*MATERIAL PROVIDED*:
Content starts

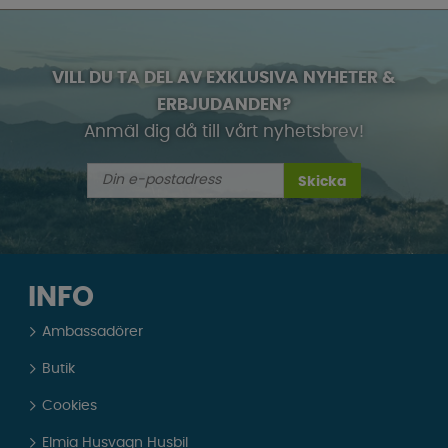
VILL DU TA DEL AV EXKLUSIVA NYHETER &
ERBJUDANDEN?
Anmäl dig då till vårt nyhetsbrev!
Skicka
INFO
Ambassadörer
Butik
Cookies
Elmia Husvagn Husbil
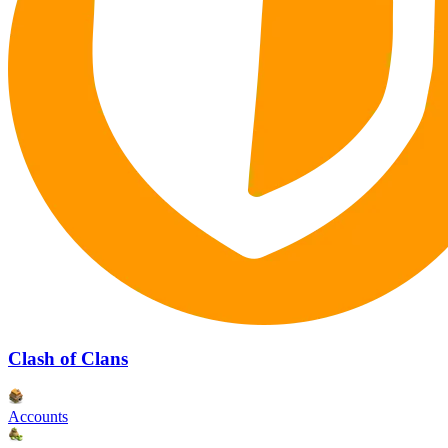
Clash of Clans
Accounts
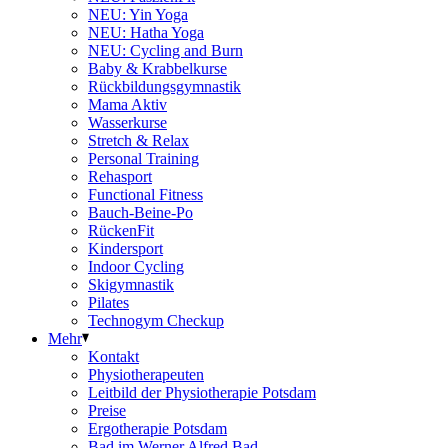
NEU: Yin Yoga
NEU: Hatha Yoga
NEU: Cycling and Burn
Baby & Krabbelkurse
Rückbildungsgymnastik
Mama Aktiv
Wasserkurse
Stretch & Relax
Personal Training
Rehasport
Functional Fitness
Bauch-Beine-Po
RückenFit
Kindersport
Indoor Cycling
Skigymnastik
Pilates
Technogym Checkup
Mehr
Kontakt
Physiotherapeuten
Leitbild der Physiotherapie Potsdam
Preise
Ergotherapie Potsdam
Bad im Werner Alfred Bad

Content ends

*YOUR OBJECTIVE*:
Can you copy out the text from all of the entries above, word for word and line by line, leaving the pictures out?

*REPLY*:
VILL DU TA DEL AV EXKLUSIVA NYHETER &
ERBJUDANDEN?
Anmäl dig då till vårt nyhetsbrev!
Skicka
INFO
Ambassadörer
Butik
Cookies
Elmia Husvagn Husbil
Clash of Clans
Accounts
NEU: Yin Yoga
NEU: Hatha Yoga
NEU: Cycling and Burn
Baby & Krabbelkurse
Rückbildungsgymnastik
Mama Aktiv
Wasserkurse
Stretch & Relax
Personal Training
Rehasport
Functional Fitness
Bauch-Beine-Po
RückenFit
Kindersport
Indoor Cycling
Skigymnastik
Pilates
Technogym Checkup
Mehr
Kontakt
Physiotherapeuten
Leitbild der Physiotherapie Potsdam
Preise
Ergotherapie Potsdam
Bad im Werner Alfred Bad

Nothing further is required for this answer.